Nanosensor-muscle oxygen (Torr) levels before cardiopulmonary exercise testing (CPET) will be measured in the (dominant) forearm muscle by comparing exercised muscle oxygen levels to the venous oxygen (VO2max) levels recorded during the CPET exercise. This data will be reported as the Torr value at each time point during measurement.

Time frame: After CPET exercise up to 1-hour

Secondary Outcomes

Self-reported pain level assessment

After the exercise procedure, participants will self-report the level of pain/discomfort with the validated Wong-Baker Faces Pain Rating Scale and Numerical Rating Scale. The Wong-Baker Faces Pain Rating Scale is a tool used to assess pain levels in young children by presenting using a combination of faces, numbers, and words to help the participant effectively communicate the severity of their physical pain. The scale includes a happy face indicating 0="no hurt" to a crying face signifying 10="hurts worst." The NRS is a pain screening tool, commonly used to assess pain severity at that moment in time using a 0-10 scale, with zero meaning "no pain" and 10 meaning "the worst pain imaginable." All subjects will respond to both surveys.
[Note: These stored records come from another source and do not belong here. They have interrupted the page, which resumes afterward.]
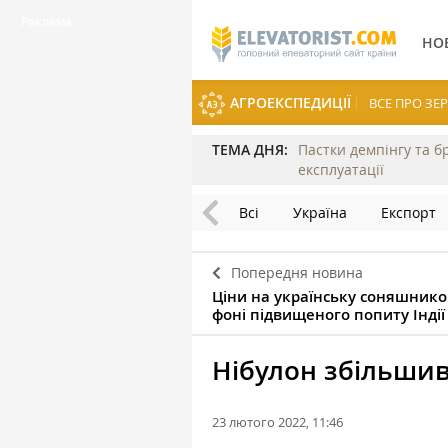
НО
АГРОЕКСПЕДИЦІЇ
ВСЕ ПРО З
ТЕМА ДНЯ:
Пастки демпінгу та б
експлуатації
Всі
Україна
Експорт
Попередня новина
Ціни на українську соняшнико
фоні підвищеного попиту Індії
Нібулон збільшив
23 лютого 2022, 11:46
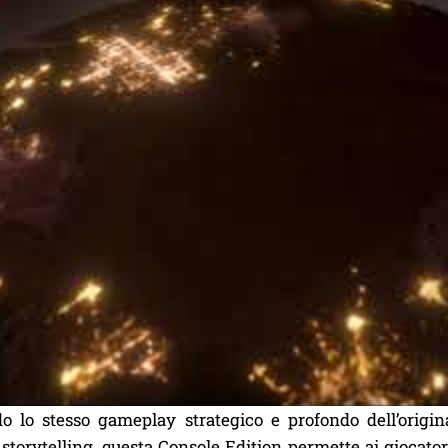
o lo stesso gameplay strategico e profondo dell’origin
 storytelling, questa Console Edition permette ai giocatori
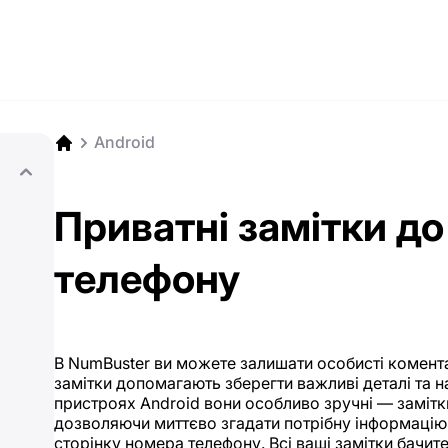
Android
Приватні замітки д
телефону
В NumBuster ви можете залишати особисті комента
замітки допомагають зберегти важливі деталі та н
пристроях Android вони особливо зручні — замітк
дозволяючи миттєво згадати потрібну інформацію
сторінку номера телефону. Всі ваші замітки бачите 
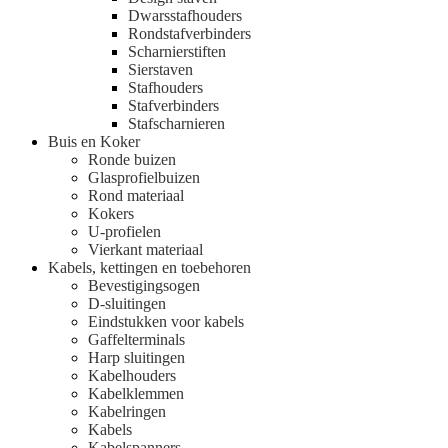
Dwarsstafhouders
Rondstafverbinders
Scharnierstiften
Sierstaven
Stafhouders
Stafverbinders
Stafscharnieren
Buis en Koker
Ronde buizen
Glasprofielbuizen
Rond materiaal
Kokers
U-profielen
Vierkant materiaal
Kabels, kettingen en toebehoren
Bevestigingsogen
D-sluitingen
Eindstukken voor kabels
Gaffelterminals
Harp sluitingen
Kabelhouders
Kabelklemmen
Kabelringen
Kabels
Kabelspanners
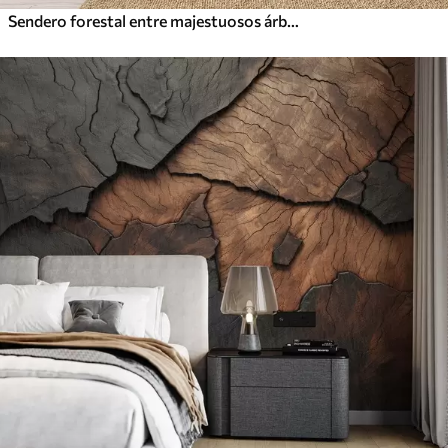
Sendero forestal entre majestuosos árboles en estilo acuarela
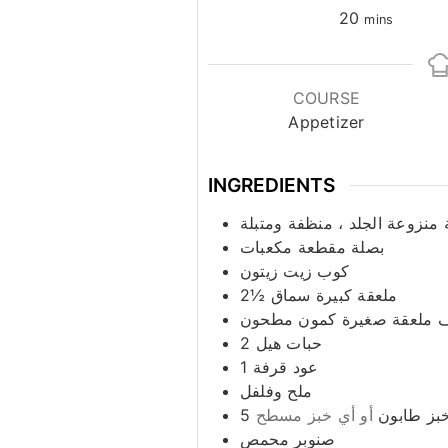
minutes
20
mins
COURSE
Appetizer
INGREDIENTS
نزوعة الجلد ، منظفة ومتبلة
بصلة مقطعة مكعبات
كوب زيت زيتون
ملعقة كبيرة سماق
2½
 ملعقة صغيرة كمون مطحون
حبات هيل
2
عود قرفة
1
ملح وفلفل
بز طابون
أو أي خبز مسطح
5
صنوبر محمص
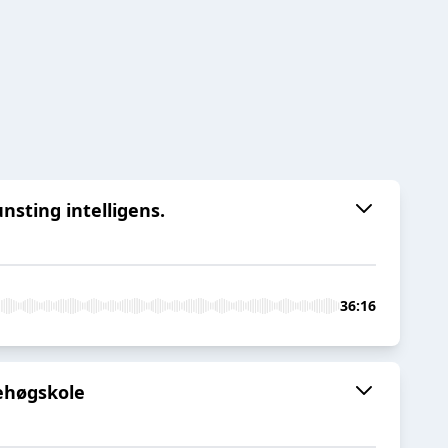
nsting intelligens.
36:16
ehøgskole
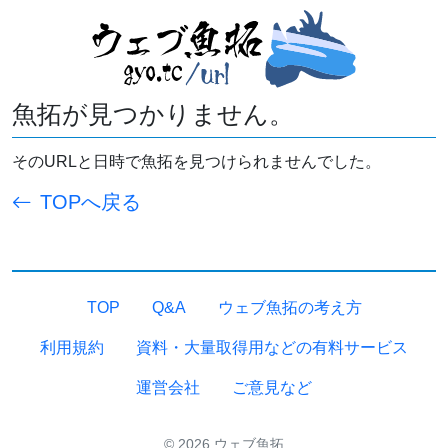
魚拓が見つかりません。
そのURLと日時で魚拓を見つけられませんでした。
TOPへ戻る
TOP
Q&A
ウェブ魚拓の考え方
利用規約
資料・大量取得用などの有料サービス
運営会社
ご意見など
© 2026 ウェブ魚拓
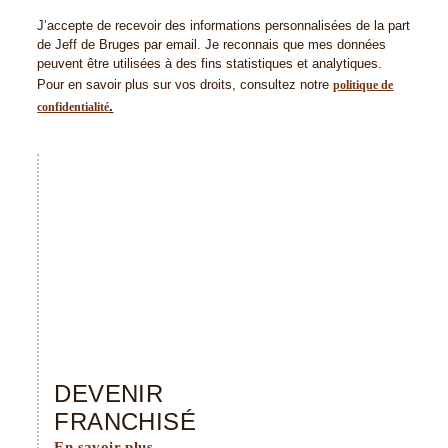
J’accepte de recevoir des informations personnalisées de la part
de Jeff de Bruges par email. Je reconnais que mes données
peuvent être utilisées à des fins statistiques et analytiques.
Pour en savoir plus sur vos droits, consultez notre
politique de
.
confidentialité
DEVENIR
FRANCHISÉ
En savoir plus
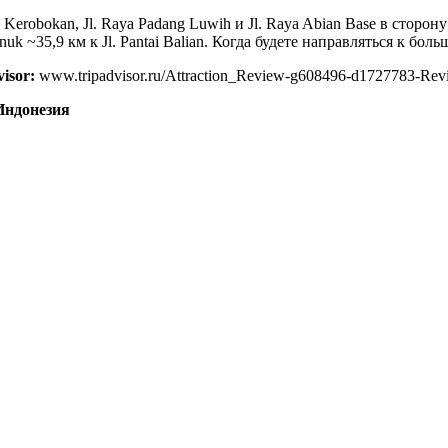
ya Kerobokan, Jl. Raya Padang Luwih и Jl. Raya Abian Base в сторон
k ~35,9 км к Jl. Pantai Balian. Когда будете направляться к бол
isor:
www.tripadvisor.ru/Attraction_Review-g608496-d1727783-Rev
 Индонезия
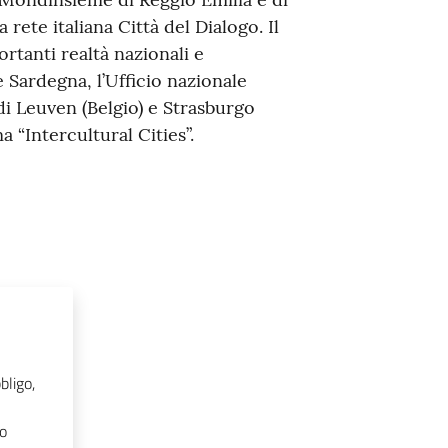
rete italiana Città del Dialogo. Il
rtanti realtà nazionali e
 Sardegna, l’Ufficio nazionale
 di Leuven (Belgio) e Strasburgo
 “Intercultural Cities”.
bligo,
ro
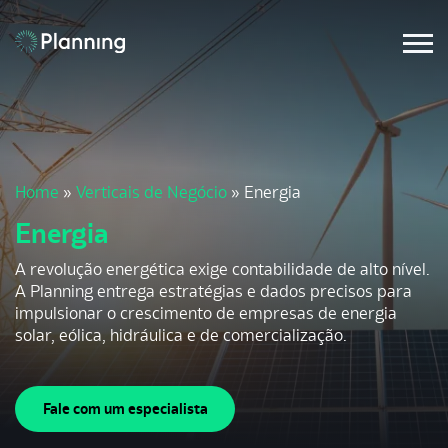
Home
»
Verticais de Negócio
»
Energia
Energia
A revolução energética exige contabilidade de alto nível.
A Planning entrega estratégias e dados precisos para
impulsionar o crescimento de empresas de energia
solar, eólica, hidráulica e de comercialização.
Fale com um especialista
Time frame: up to 40 days after the screening visit

Patient Satisfaction

Patient satisfaction will be measured by participants completing the Post-operative Patient Satisfaction Survey. The survey consists of one question to gauge self-reported insight on their overall experience. Responses note the experience was "Agreeable", "Neither pleasant nor unpleasant", "Slightly uncomfortable", "Disagreeable", or "Traumatic".

Time frame: After study procedures are completed (approximately day 40)

Self-reported fatigue

After the exercise period, participants will self-report the level of fatigue as a measure of disease burden using the Modified Fatigue Impact Scale (MFIS). This scale includes 9 questions regarding subject's fatigue symptoms and how it impacts their life. Answers range from "Strongly Agree" to "Strongly Disagree" with 7 answer choices for each question.